In theory, 2012 should have been a much darker year for ETFs tracking eurozone nations. Headlines have included speculation about Greece's imminent departure from the eurozone, the need for a massive bailout of Spanish banks and Italy not being far behind in the bailout buffet line.
Then there are these facts. Italy is mired in a recession. Spain's unemployment rate is over 20 percent and Greece could make the ominous switch to emerging market from developed market status.
Those are just a few of the issues Europe ETFs have had to deal with in 2012. Apparently, markets are not all that logical because while many global investors have anointed U.S. equities the toast of the developed world because the SPDR S&P 500 (SPY) is up 16 percent year-to-date, some eurozone ETFs are doing quite well, too.
iShares MSCI France Index Fund (EWQ)
France departed the AAA credit rating club earlier this year, but the CAC 40 Index has posted a gain of 11.2 percent year-to-date. The iShares MSCI France Index Fund has been even better with a gain of nearly 13 percent. A large part of the reason for EWQ's good fortune is that many of its components derive the bulk of their revenue from outside the eurozone.
iShares MSCI Belgium Investable Market Index Fund (EWK)

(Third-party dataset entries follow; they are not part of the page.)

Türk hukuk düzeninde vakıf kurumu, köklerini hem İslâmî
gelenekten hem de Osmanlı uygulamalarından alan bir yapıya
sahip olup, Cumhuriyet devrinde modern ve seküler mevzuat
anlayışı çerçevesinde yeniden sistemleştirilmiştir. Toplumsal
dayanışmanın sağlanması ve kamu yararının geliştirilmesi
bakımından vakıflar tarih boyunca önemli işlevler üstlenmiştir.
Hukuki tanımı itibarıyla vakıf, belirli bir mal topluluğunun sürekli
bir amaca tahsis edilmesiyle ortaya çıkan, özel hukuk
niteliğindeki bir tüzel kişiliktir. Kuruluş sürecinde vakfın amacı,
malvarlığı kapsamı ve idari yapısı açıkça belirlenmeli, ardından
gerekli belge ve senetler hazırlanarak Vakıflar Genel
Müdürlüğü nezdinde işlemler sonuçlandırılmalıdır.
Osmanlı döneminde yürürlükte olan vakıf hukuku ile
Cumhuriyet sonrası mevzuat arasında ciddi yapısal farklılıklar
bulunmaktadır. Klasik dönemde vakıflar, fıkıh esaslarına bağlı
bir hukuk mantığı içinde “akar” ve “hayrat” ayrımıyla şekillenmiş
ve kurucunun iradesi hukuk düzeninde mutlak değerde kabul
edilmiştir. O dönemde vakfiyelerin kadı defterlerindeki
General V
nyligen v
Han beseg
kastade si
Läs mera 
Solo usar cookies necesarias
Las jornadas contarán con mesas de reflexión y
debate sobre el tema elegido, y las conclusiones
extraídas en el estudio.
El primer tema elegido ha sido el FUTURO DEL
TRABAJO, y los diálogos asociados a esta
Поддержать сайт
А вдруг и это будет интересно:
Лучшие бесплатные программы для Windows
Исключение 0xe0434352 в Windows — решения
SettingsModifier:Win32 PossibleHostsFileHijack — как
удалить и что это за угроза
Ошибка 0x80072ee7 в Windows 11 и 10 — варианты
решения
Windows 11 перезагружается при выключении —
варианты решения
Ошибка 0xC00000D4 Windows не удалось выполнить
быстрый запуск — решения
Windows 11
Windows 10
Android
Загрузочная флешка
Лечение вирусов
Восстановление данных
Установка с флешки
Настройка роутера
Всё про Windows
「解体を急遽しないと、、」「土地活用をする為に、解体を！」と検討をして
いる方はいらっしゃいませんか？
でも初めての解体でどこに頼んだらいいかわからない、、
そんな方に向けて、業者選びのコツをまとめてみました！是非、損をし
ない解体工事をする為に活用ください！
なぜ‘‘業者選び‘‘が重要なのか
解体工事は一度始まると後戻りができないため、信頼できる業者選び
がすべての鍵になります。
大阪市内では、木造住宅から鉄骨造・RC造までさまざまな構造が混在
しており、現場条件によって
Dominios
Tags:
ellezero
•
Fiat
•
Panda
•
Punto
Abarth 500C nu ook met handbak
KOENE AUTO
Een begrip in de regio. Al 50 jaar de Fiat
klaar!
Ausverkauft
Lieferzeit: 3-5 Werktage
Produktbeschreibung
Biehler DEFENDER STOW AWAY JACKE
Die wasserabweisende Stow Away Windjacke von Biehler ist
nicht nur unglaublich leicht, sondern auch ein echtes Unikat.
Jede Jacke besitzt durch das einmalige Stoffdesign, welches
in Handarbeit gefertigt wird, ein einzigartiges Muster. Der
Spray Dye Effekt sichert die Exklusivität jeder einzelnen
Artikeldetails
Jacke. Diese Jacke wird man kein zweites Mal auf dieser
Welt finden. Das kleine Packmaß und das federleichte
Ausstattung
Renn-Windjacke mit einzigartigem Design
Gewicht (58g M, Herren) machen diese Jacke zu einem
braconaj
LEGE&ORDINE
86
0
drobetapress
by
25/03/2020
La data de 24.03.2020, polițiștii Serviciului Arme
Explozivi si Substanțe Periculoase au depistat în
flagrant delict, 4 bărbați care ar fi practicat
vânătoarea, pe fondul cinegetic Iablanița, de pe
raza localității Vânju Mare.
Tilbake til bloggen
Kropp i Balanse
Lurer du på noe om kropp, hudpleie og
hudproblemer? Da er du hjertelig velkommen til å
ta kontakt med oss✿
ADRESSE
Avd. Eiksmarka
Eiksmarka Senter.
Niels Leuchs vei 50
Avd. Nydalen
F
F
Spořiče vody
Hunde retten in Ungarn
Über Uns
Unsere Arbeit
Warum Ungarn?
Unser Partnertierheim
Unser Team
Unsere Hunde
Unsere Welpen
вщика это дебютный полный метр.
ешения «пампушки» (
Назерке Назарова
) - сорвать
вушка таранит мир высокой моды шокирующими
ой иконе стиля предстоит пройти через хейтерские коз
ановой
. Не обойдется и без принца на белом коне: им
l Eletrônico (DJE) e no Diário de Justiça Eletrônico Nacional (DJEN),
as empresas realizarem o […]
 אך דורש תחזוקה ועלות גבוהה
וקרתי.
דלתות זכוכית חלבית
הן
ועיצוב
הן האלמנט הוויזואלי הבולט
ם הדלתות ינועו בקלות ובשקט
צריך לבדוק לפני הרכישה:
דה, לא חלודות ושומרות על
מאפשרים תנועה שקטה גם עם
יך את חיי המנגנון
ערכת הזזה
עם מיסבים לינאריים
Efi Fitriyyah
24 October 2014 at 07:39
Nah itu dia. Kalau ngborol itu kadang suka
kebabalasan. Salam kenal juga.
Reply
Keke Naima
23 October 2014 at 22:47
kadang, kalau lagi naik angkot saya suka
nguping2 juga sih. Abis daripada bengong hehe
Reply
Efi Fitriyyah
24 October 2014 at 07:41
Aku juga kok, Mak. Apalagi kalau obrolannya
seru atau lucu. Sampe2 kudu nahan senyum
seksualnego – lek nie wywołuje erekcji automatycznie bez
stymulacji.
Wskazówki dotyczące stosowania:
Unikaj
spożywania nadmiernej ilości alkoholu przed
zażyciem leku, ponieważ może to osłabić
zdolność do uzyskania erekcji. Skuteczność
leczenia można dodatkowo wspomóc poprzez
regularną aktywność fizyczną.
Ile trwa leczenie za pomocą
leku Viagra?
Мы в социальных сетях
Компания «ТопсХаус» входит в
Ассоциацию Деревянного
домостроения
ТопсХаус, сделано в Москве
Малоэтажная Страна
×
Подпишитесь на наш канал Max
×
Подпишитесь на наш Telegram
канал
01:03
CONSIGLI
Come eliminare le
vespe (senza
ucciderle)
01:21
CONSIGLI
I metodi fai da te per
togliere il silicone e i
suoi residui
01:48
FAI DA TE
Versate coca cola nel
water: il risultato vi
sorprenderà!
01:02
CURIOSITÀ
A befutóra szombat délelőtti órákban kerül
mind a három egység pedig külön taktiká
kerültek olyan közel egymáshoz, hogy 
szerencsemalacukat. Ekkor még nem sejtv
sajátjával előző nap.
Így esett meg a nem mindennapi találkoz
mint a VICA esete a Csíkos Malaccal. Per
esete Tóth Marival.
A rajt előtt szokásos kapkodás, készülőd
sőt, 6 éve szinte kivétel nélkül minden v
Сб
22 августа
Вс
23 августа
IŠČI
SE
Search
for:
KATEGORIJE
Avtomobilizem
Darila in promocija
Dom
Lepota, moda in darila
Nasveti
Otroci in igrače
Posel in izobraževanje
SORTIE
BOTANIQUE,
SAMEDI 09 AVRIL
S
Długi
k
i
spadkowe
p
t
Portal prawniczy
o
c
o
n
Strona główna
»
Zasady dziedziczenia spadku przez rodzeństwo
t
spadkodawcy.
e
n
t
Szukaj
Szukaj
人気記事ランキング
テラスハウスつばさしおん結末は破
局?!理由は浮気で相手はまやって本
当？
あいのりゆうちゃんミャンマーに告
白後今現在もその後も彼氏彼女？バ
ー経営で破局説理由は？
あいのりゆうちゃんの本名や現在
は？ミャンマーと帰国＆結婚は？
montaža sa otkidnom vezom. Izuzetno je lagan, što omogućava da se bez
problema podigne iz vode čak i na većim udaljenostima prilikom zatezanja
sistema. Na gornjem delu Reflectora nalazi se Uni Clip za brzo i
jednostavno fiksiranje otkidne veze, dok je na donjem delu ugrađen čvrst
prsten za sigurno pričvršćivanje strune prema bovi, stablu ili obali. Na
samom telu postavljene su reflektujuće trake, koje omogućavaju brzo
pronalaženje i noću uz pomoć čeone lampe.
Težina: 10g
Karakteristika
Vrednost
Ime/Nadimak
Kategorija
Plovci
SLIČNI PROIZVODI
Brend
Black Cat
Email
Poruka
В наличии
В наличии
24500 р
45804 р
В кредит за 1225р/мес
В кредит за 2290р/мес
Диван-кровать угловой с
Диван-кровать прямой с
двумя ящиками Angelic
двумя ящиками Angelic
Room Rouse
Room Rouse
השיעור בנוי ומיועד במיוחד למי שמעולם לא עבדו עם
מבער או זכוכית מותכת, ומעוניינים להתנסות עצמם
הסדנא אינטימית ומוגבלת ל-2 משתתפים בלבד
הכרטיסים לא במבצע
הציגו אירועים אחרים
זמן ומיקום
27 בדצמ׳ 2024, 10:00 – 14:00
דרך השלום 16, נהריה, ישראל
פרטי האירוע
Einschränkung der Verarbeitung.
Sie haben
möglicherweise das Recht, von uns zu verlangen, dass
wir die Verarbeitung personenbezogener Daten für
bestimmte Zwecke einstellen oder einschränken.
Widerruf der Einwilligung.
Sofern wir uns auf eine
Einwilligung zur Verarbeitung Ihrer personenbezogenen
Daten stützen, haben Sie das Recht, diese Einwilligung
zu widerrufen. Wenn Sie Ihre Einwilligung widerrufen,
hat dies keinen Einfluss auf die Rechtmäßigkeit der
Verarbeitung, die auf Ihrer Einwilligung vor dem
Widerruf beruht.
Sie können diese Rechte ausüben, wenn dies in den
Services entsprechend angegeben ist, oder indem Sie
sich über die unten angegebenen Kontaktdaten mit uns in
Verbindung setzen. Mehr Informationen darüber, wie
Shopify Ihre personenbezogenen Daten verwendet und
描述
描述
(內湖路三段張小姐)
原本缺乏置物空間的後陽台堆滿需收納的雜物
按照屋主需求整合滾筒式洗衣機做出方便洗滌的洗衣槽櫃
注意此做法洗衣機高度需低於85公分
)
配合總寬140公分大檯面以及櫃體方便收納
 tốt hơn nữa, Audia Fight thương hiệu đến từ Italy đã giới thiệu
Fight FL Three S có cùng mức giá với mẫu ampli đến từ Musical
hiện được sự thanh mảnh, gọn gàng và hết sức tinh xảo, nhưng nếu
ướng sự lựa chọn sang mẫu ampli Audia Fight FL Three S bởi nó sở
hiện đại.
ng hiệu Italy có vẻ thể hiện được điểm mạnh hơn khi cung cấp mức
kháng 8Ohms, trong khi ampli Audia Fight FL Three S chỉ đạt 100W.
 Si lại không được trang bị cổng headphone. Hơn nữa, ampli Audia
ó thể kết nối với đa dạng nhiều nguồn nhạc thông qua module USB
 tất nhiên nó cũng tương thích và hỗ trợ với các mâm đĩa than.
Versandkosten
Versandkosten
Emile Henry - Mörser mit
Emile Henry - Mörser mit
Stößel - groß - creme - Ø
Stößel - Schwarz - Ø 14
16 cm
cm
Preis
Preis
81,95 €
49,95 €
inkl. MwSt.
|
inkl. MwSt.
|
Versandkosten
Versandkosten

Belgium is another surprise eurozone winner this year, particularly because the country endured some ratings downgrades in late 2011. In fact, 2011 was so rough on EWK it was outperformed by the iShares MSCI Spain Index Fund (EWP) and the iShares S&P Europe 350 Index Fund (IEV).
Things have not been so bad this year as the The BEL 20 Index is up almost 18 percent and EWK has surged 22.4 percent. EWK has been the perfect example of an ETF benefiting from an excessive weight to one stock when that one stock happens to be performing well. In this case, it is Anheuser-Busch InBev (BUD), which accounts for almost 23 percent of the ETF's weight, that is driving the fund's performance.
iShares MSCI Netherlands Investable Market Index Fund (EWN)
The iShares MSCI Netherlands Investable Market Index Fund is the "slacker" of this group with a year-to-date gain of 11.4 percent. At least the Netherlands has been able to hold on to its AAA rating and the country has provided investors a steady outlet among the European storm. The Eurozone's fifth-largest economy grew by just 0.2 percent in the second quarter, the same growth rate as in the first quarter, but 0.2 percent growth is not horrible when other economies in the region are contracting.
In 2013, growth should tick higher to 0.75 percent while the budget deficit contracts, the Wall Street Journal reported.
EWN's 36 percent weight to consumer staples stocks gives the ETF a conservative feeling, though it is worth noting the ETF has outperformed its largest holding, staples giant Unilever (UN). EWN's beta against the S&P 500 is 1.4, so do not expect a U.S. utilities ETF with this fund.